To explain this conversation, it must be mentioned that in the centre of Georgiana's left cheek there was a singular mark, deeply interwoven, as it were, with the texture and substance of her face. In the usual state of her complexion – a healthy though delicate bloom – the mark wore a tint of deeper crimson, which imperfectly defined its shape amid the surrounding rosiness. When she blushed it gradually became more indistinct, and finally vanished amid the triumphant rush of blood that bathed the whole cheek with its brilliant glow. But if any shifting motion caused her to turn pale there was the mark again, a crimson stain upon the snow, in what Aylmer sometimes deemed an almost fearful distinctness. Its shape bore not a little similarity to the human hand, though of the smallest pygmy size. Georgiana's lovers were wont to say that some fairy at her birth-hour had laid her tiny hand upon the infant's cheek, and left this impress there in token of the magic endowments that were to give her such sway over all hearts. Many a desperate swain would have risked life for the privilege of pressing his lips to the mysterious hand. It must not be concealed, however, that the impression wrought by this fairy sign-manual varied exceedingly according to the difference of temperament in the beholders. Some fastidious persons – but they were exclusively of her own sex – affirmed that the bloody hand, as they chose to call it, quite destroyed the effect of Georgiana's beauty and rendered her countenance even hideous. But it would be as reasonable to say that one of those small blue stains which sometimes occur in the purest statuary marble would convert the Eve of Powers to a monster. Masculine observers, if the birthmark did not heighten their admiration, contented themselves with wishing it away, that the world might possess one living specimen of ideal loveliness without the semblance of a flaw. After his marriage, – for he thought little or nothing of the matter before, – Aylmer discovered that this was the case with himself.

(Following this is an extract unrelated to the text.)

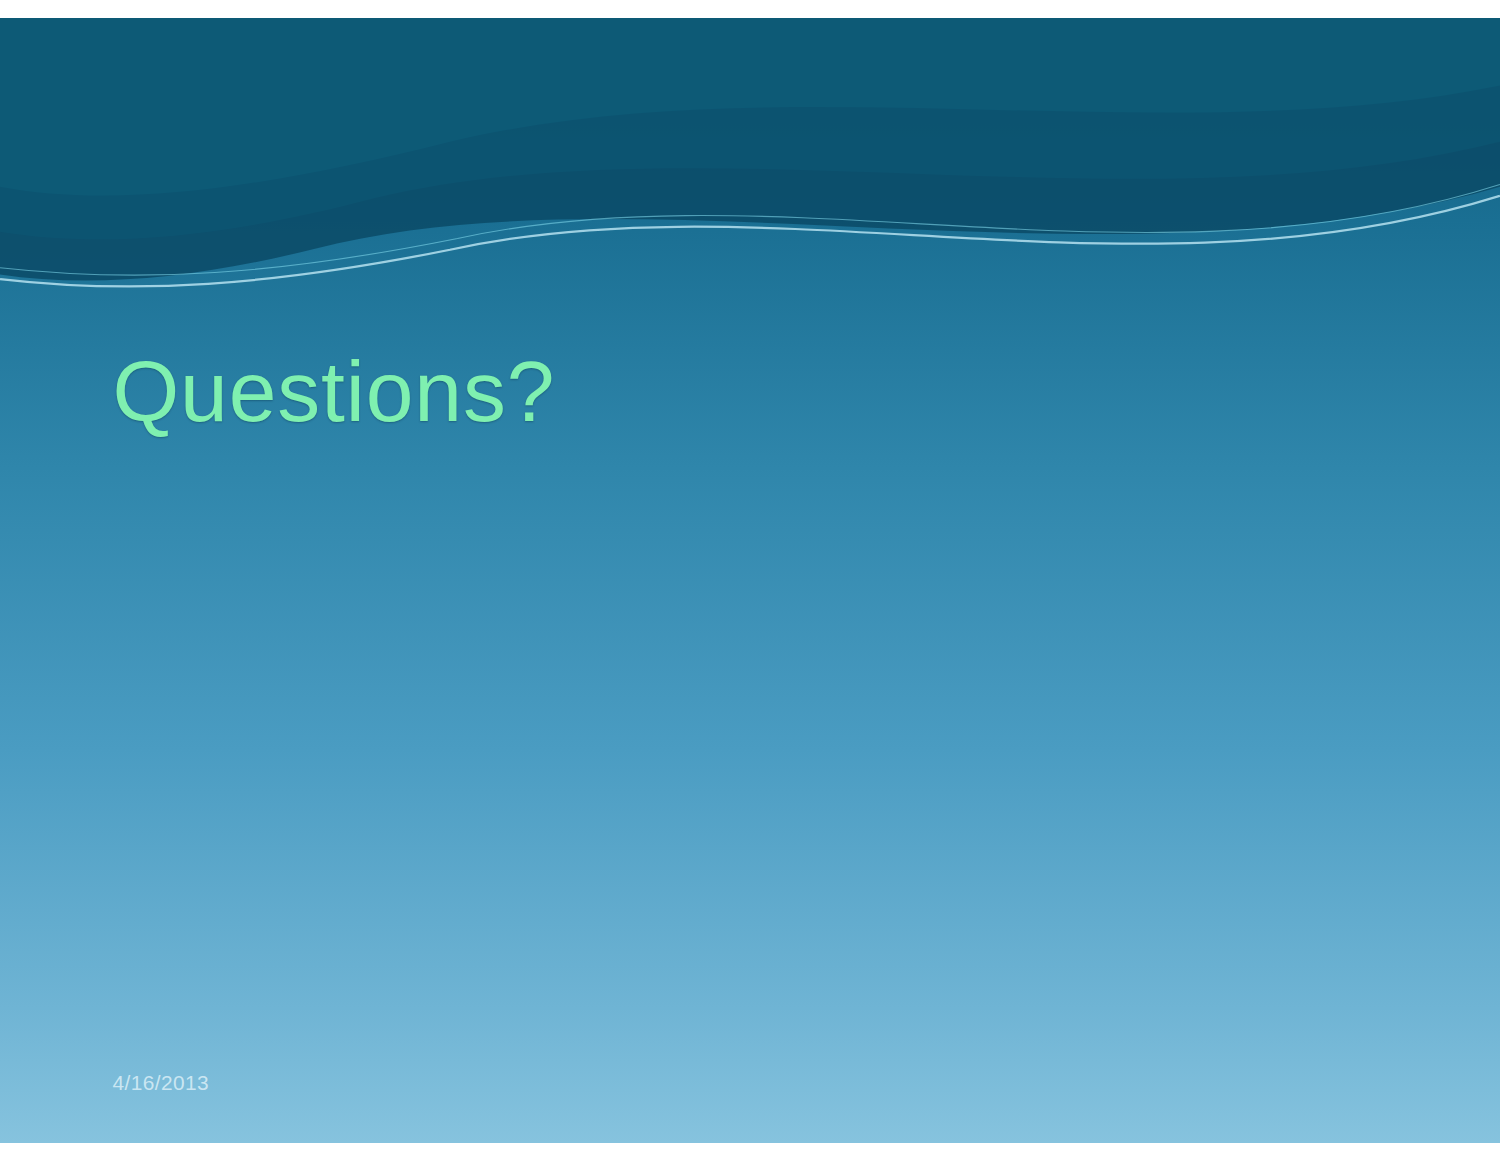Questions?
4/16/2013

Had she been less beautiful, – if Envy's self could have found aught else to sneer at, – he might have felt his affection heightened by the prettiness of this mimic hand, now vaguely portrayed, now lost, now stealing forth again and glimmering to and fro with every pulse of emotion that throbbed within her heart; but, seeing her otherwise so perfect, he found this one defect grow more and more intolerable with every moment of their united lives. It was the fatal flaw of humanity which Nature, in one shape or another, stamps ineffaceably on all her productions, either to imply that they are temporary and finite, or that their perfection must be wrought by toil and pain. The crimson hand expressed the ineludible gripe in which mortality clutches the highest and purest of earthly mould, degrading them into kindred with the lowest, and even with the very brutes, like whom their visible frames return to dust. In this manner, selecting it as the symbol of his wife's liability to sin, sorrow, decay, and death, Aylmer's sombre imagination was not long in rendering the birthmark a frightful object, causing him more trouble and horror than ever Georgiana's beauty, whether of soul or sense, had given him delight.